It's all about you? Celebrating a year of BBC Woman's Hour on Twitter

Earlier this week I got a call from the producer of BBC Woman's Hour, who had read the press release that the University of Leicester recently ran about my new book (Stories and Social Media).  Later this month (27th December), BBC Woman's Hour are running an item on Twitter and women. Very exciting!

So the linguist in me couldn't resist taking a peek at the tweets @bbcwomanshour have posted over the last year and seeing how their vital statistics matched up with some of the patterns I've observed in celebrity, corporate and 'ordinary' use of Twitter.  And this is what I found:

Followers v. Following:
The profile information for @bbcwomanshour lists 26,354 followers and 2,590.  Like celebrities and 'ordinary' Twitter members, there are more followers than those that @bbcwomanshour follows.  But the scale of the asymmetry is a ratio 10:1 (followers: following), so closer to the asymmetry that you see on average between 'ordinary' Twitter members (6:1), rather than the disparity on celebrity accounts (60:1).

> [RECORD EXCERPTS]:

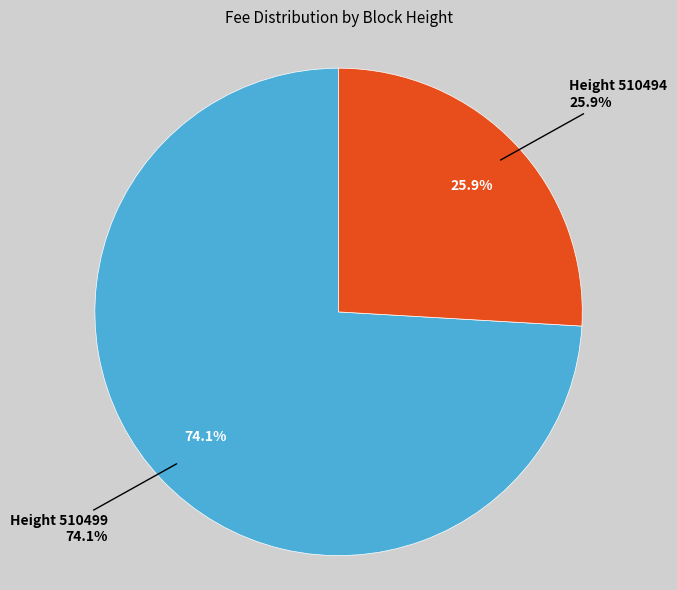

What percentage is the 510494 slice, to the nearest percent?

26%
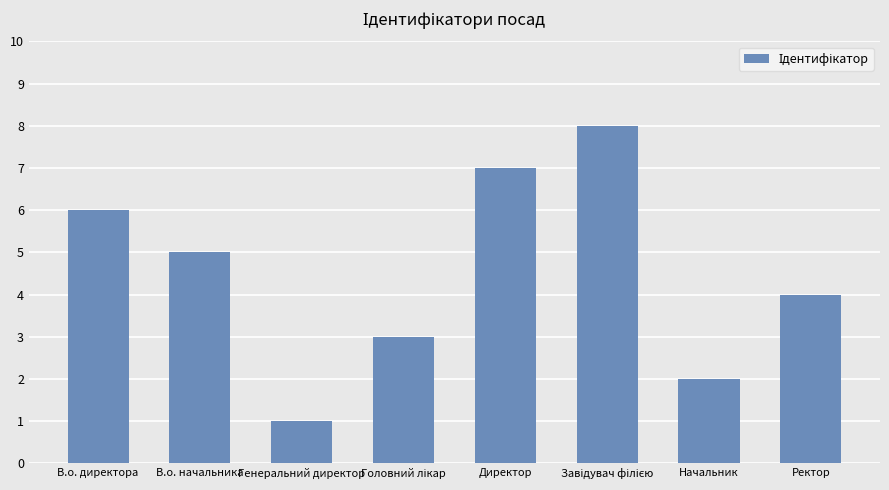

At which label does the data first exceed 5?

В.о. директора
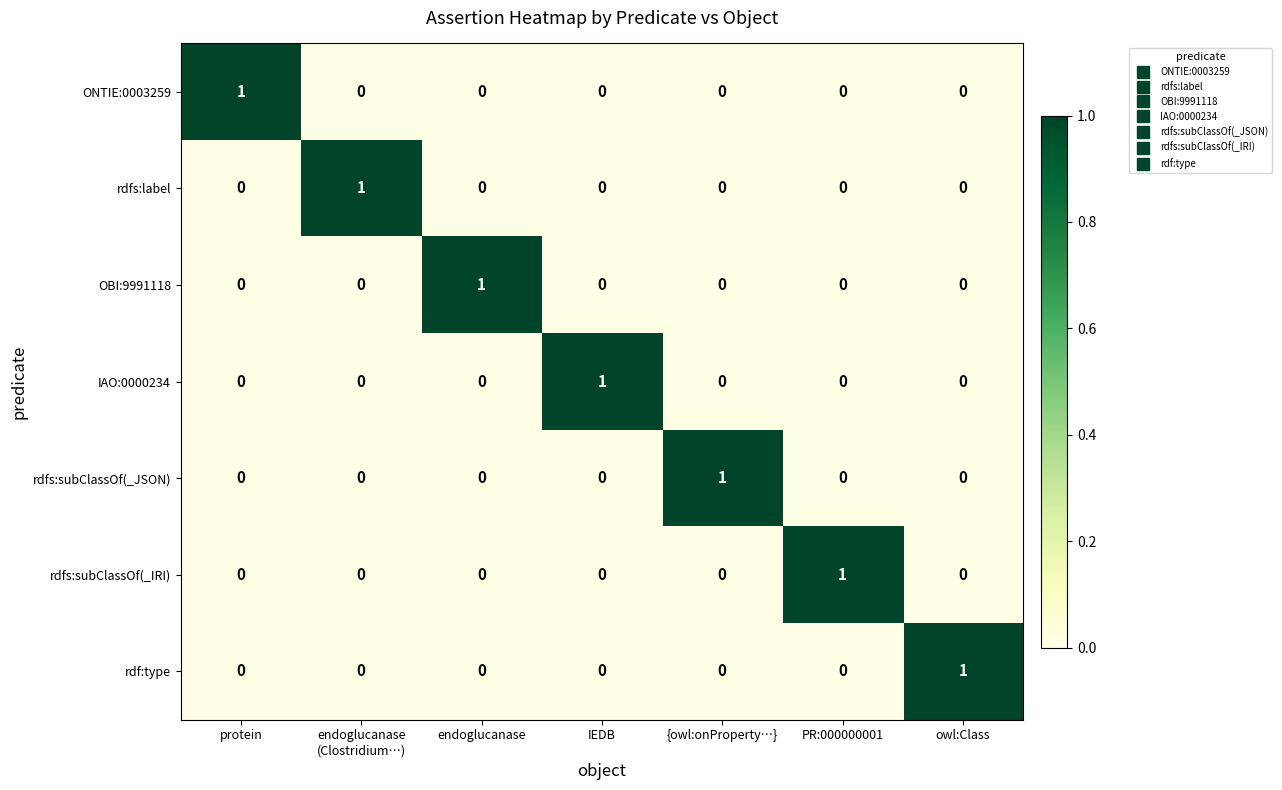

The value of OBI:9991118 at IEDB is 0. True or false?

True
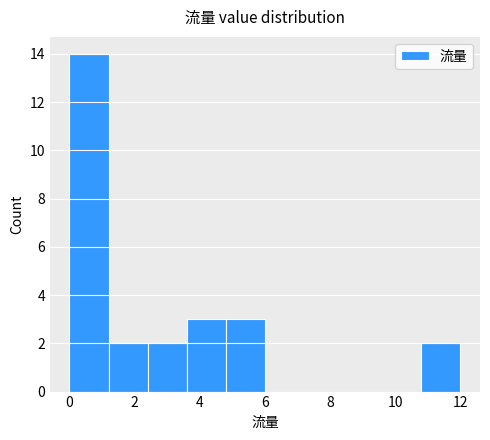

Which range on the x-axis has the tallest bar?

0.0 to 1.2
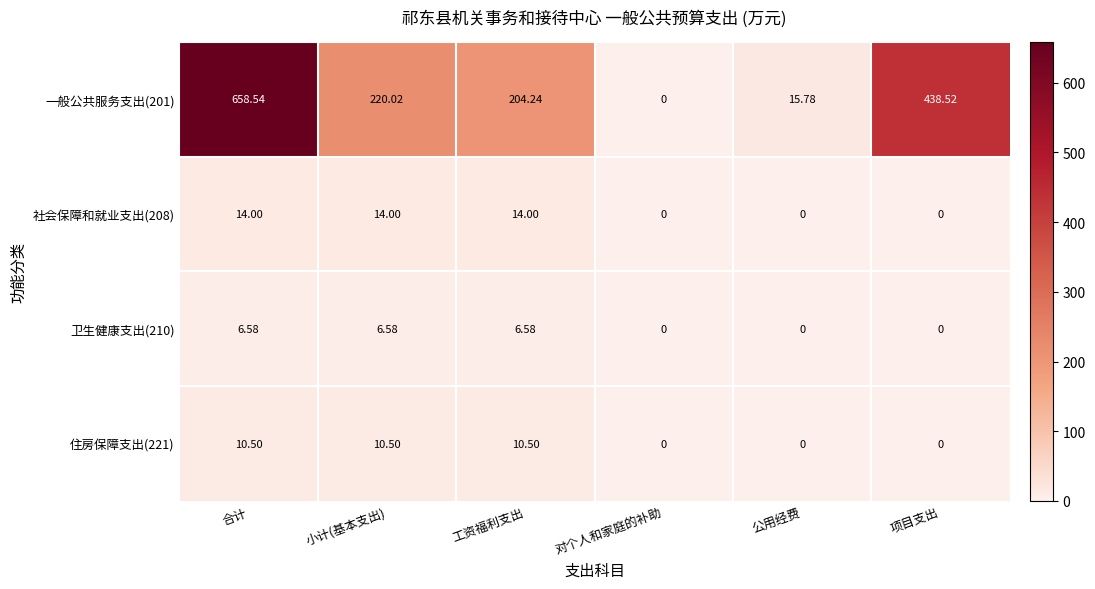

Which label corresponds to the largest value in the chart?

合计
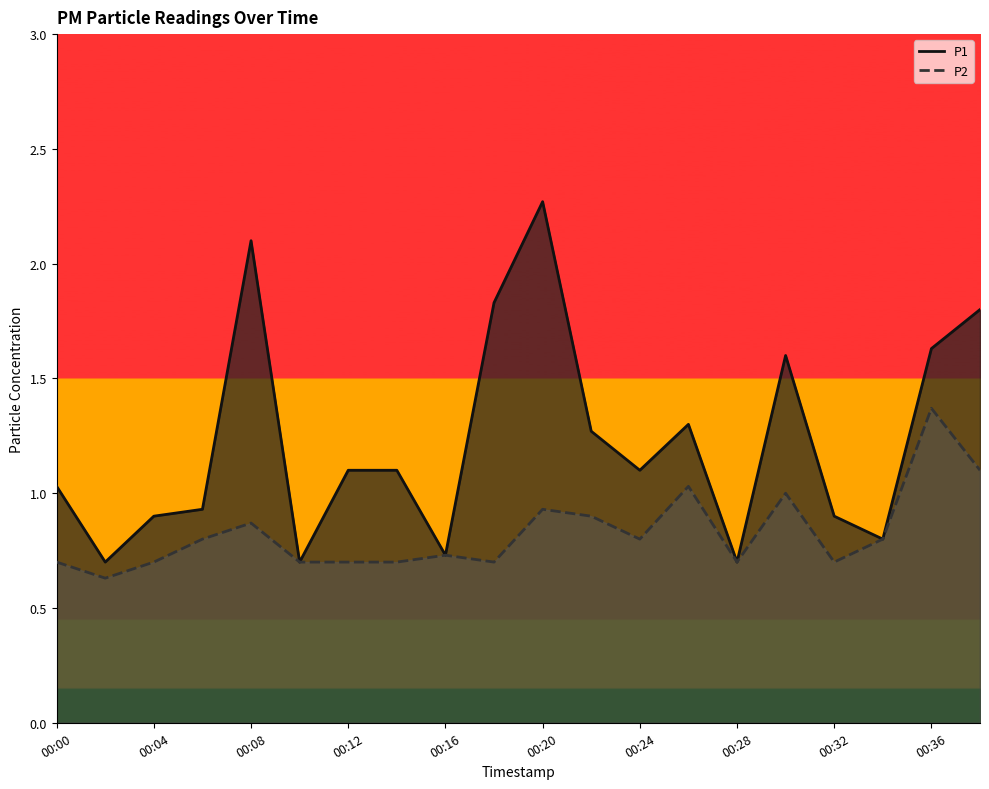

The P1 series shows 0.9 at 00:18. True or false?

False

> [WORK TO COMPLETE]:
a) In the post about BBC Woman's Hour on Twitter, rewrite the part starting at "Earlier this week" and ending at "women. Very exciting!", changing "producer" to "editor".
b) Carry the post about BBC Woman's Hour's Twitter activity on past its final sentence.

> [ANSWER LIST]:
a)
Earlier this week I got a call from the editor of BBC Woman's Hour, who had read the press release that the University of Leicester recently ran about my new book (Stories and Social Media).  Later this month (27th December), BBC Woman's Hour are running an item on Twitter and women. Very exciting!

b)
Types of Tweet:

Like other members of Twitter, @bbcwomanshour use more updates (one-to-many broadcasts) than either directly addressed messages which appear in the public timeline or retweets. Based on the type of tweet, it would seem that @bbcwomanshour is not very conversational.

But that belies the way that @bbcwomanshour seems to be using Twitter, which is not only to promote upcoming features, but to ask the audience for their opinions.  If we look more closely at the pronouns that appear in the tweets, the updates use the pronouns 'you' and 'your' (that focus on the audience) far more frequently than 'us', 'our' or 'we' (that focus on the show's producers and presenters).  And this difference is especially obvious in @bbcwomanshour if we compare it with the way corporate accounts, celebrities and 'ordinary' members of Twitter talk, and if we compare it with large offline corpora (like the British National Corpus or the Contemporary Concordance of American English).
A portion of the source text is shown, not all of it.